Ta strona została przepisana.
KONGRES RELIGIJNY.

W dancingowem patio już wszczęto obrady.
Cześć, cześć i sława!
Czoła i kolana pokornie schylone i zamodlone. Milczenia tyrada. Nikt nawet nie chrząka.
Lekkie wzniesienie dla przewodniczących, dla sekretarzy i komisarza. Mównica jest w kącie. Dla dyplomacji i dla dziennikarzy dwie boczne loże. Krzesełek na sali, dopożyczonych i napchanych szczelnie, gąstew nieprzebrana.
Prezesem honoru kongresowego obrany został, większością głosów i bez protestu, wielce zasłużony profesor wiedzy teozoficznej z plemienia Huhu pan Baj­‑ojjej­‑baj, zaś generalnym jego sekretarzem przezacny Mac Absurde. Prowadzą obrady i przewodniczą pobożnej zgrai Ato­‑tso papież z Onczidaradhe, z fakirem, na przemian.

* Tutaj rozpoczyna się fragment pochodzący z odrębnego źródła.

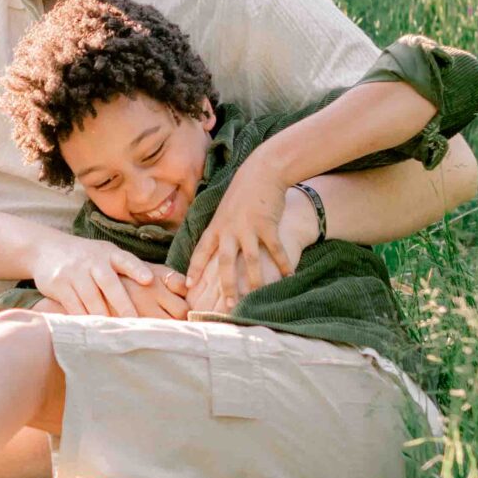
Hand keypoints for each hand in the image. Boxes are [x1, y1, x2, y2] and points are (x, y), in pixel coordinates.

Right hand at [31, 234, 188, 319]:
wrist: (48, 250)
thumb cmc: (90, 259)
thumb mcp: (110, 255)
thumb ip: (138, 269)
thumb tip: (183, 286)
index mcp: (110, 254)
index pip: (126, 260)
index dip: (137, 270)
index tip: (149, 281)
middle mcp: (93, 261)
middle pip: (110, 284)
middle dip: (123, 304)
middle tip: (136, 322)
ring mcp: (75, 273)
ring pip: (91, 300)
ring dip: (104, 317)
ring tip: (116, 333)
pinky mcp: (59, 285)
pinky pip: (74, 307)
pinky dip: (84, 320)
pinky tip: (93, 331)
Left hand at [186, 165, 296, 317]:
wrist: (262, 171)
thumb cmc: (243, 193)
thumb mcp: (224, 211)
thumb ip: (219, 231)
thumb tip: (212, 249)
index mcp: (216, 227)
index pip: (201, 252)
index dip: (194, 270)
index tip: (188, 286)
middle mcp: (230, 230)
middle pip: (225, 263)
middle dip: (226, 286)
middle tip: (228, 305)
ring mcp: (249, 228)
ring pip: (251, 261)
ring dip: (256, 281)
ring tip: (259, 297)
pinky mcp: (267, 225)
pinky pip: (276, 250)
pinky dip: (283, 264)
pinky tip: (289, 276)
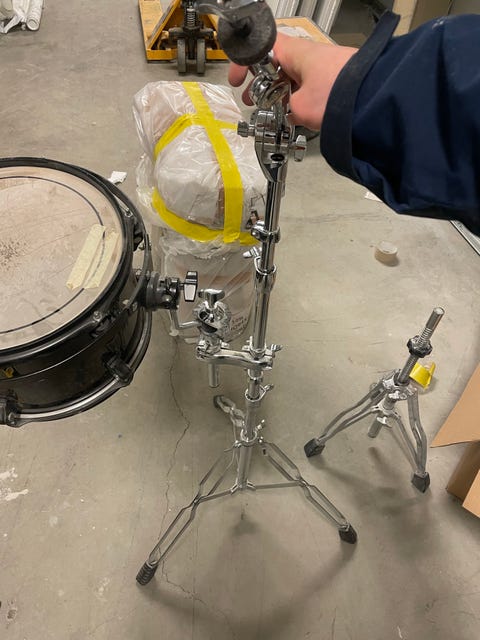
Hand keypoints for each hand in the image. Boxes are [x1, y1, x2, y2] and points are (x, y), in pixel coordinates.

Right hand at [228, 33, 357, 130]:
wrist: (375, 100)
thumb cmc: (339, 94)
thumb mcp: (301, 108)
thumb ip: (288, 110)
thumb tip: (290, 114)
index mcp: (296, 52)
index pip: (262, 49)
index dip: (245, 63)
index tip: (237, 79)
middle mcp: (311, 55)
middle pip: (278, 66)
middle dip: (262, 84)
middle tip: (253, 101)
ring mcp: (326, 67)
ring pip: (295, 78)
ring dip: (282, 94)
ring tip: (275, 113)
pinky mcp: (338, 81)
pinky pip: (312, 87)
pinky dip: (301, 99)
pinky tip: (298, 115)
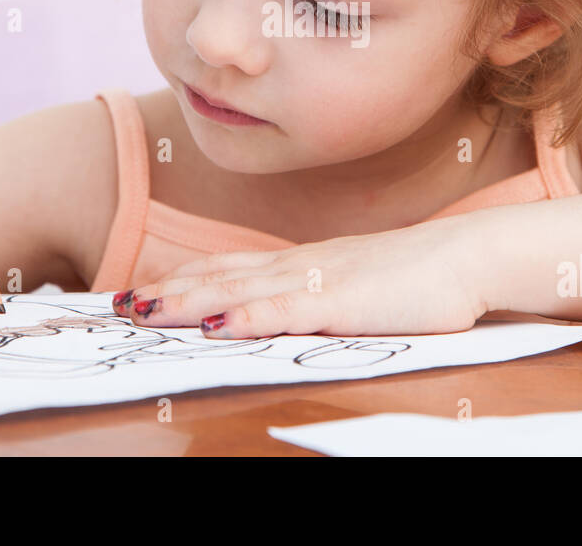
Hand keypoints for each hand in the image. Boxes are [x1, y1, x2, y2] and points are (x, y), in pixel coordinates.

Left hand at [110, 215, 490, 337]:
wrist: (466, 257)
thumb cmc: (416, 279)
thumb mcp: (356, 287)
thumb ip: (317, 300)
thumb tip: (278, 317)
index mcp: (302, 264)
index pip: (228, 270)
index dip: (180, 280)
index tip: (139, 291)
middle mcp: (299, 266)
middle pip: (219, 276)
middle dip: (165, 290)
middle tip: (115, 304)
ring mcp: (318, 281)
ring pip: (239, 289)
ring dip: (187, 299)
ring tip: (143, 310)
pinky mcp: (342, 301)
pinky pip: (285, 310)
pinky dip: (246, 315)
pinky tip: (217, 324)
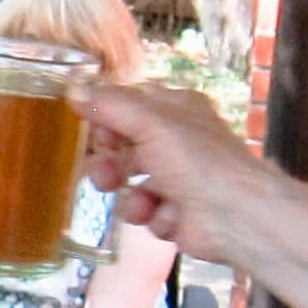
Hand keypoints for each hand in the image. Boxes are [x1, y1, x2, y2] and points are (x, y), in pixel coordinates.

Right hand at [72, 80, 266, 256]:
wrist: (235, 215)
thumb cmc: (196, 160)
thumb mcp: (150, 123)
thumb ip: (109, 106)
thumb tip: (73, 90)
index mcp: (175, 110)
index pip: (127, 106)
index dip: (106, 120)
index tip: (91, 132)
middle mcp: (176, 141)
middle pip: (123, 149)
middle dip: (110, 166)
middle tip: (105, 177)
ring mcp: (176, 179)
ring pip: (130, 185)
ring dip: (132, 198)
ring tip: (142, 206)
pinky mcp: (175, 212)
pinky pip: (146, 212)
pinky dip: (155, 216)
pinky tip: (170, 217)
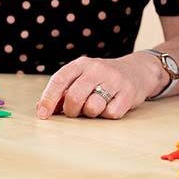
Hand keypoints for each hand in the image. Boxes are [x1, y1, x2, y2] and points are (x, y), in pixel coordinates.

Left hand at [35, 53, 163, 119]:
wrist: (137, 70)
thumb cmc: (101, 79)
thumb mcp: (81, 78)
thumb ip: (62, 92)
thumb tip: (41, 109)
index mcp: (81, 64)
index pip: (59, 80)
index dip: (48, 98)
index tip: (42, 114)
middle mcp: (97, 69)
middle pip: (74, 96)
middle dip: (71, 110)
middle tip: (75, 111)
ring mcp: (114, 80)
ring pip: (92, 107)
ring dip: (91, 113)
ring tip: (96, 105)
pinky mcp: (128, 94)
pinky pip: (111, 114)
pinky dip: (108, 115)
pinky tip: (111, 105)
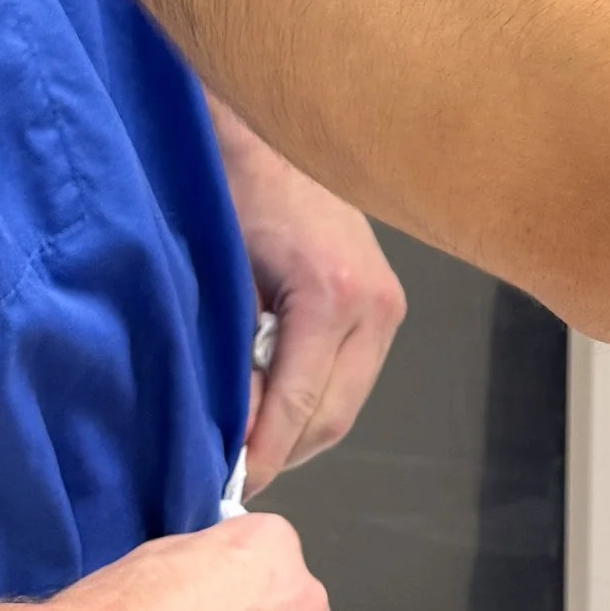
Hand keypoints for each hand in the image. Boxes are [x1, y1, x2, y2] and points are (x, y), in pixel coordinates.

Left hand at [213, 101, 407, 485]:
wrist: (266, 124)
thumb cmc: (231, 184)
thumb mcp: (222, 275)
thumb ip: (230, 355)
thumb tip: (232, 428)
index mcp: (336, 295)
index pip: (300, 406)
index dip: (262, 454)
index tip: (225, 486)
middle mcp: (376, 306)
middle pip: (333, 417)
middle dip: (280, 451)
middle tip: (228, 472)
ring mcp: (387, 304)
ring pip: (345, 402)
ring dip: (296, 427)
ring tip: (243, 437)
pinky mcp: (383, 299)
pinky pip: (349, 373)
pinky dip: (311, 395)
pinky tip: (268, 394)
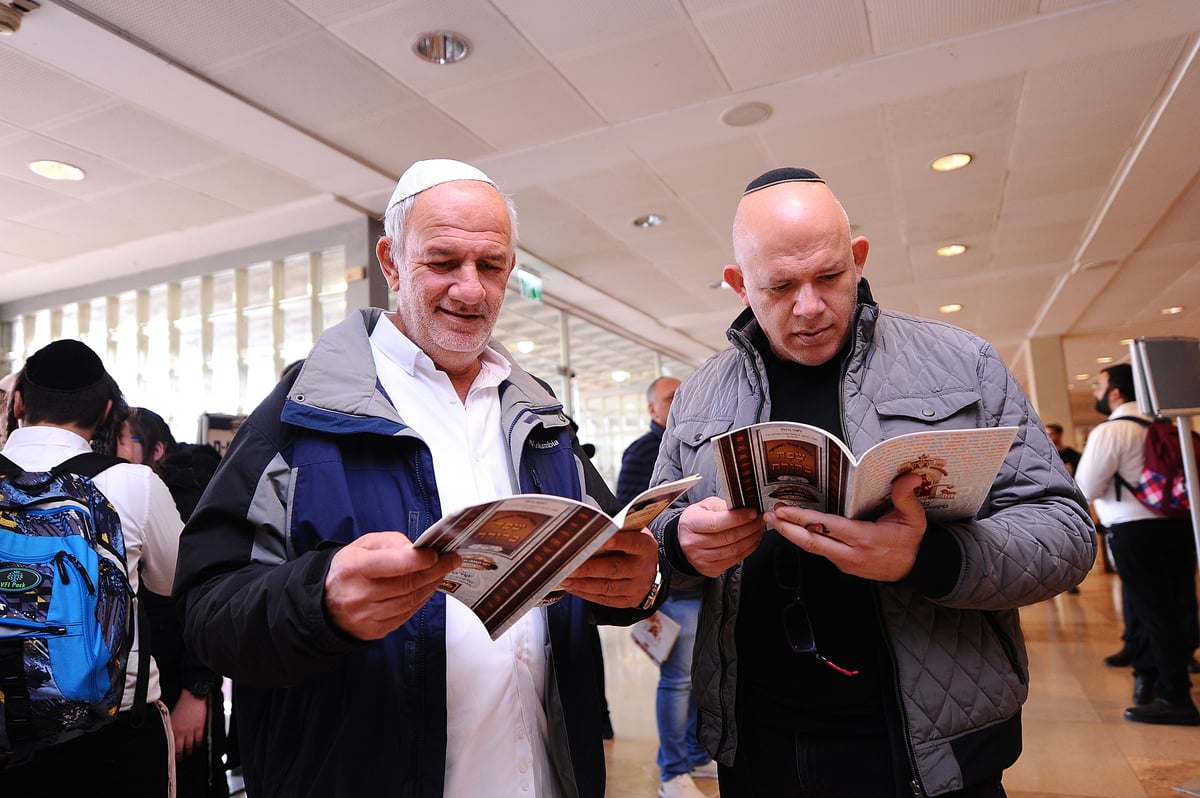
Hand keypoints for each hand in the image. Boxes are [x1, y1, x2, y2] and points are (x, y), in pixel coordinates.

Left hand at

Przy zielonym stole, na dziś przeznaczonym do gry hazardowej w kosmiczne miłostki, komisarz rządu zasiadł skwaszony, jak korniszonek wyjęty z octu, Paolo Cymbalez.
Wszedł na trybunę Dawid Yetmeyer.
Zagaił zebranie. Jest niby pomidor nieco przejrzały, gdy pęka na słońcu i cynobrową cieczą ocieka. Asfaltuje drogę do wszechzrozumienia tematu wieczności. Zapulchnioną piąstką ugniata pulpit, jakgdyby ciasto strudlowe miesił.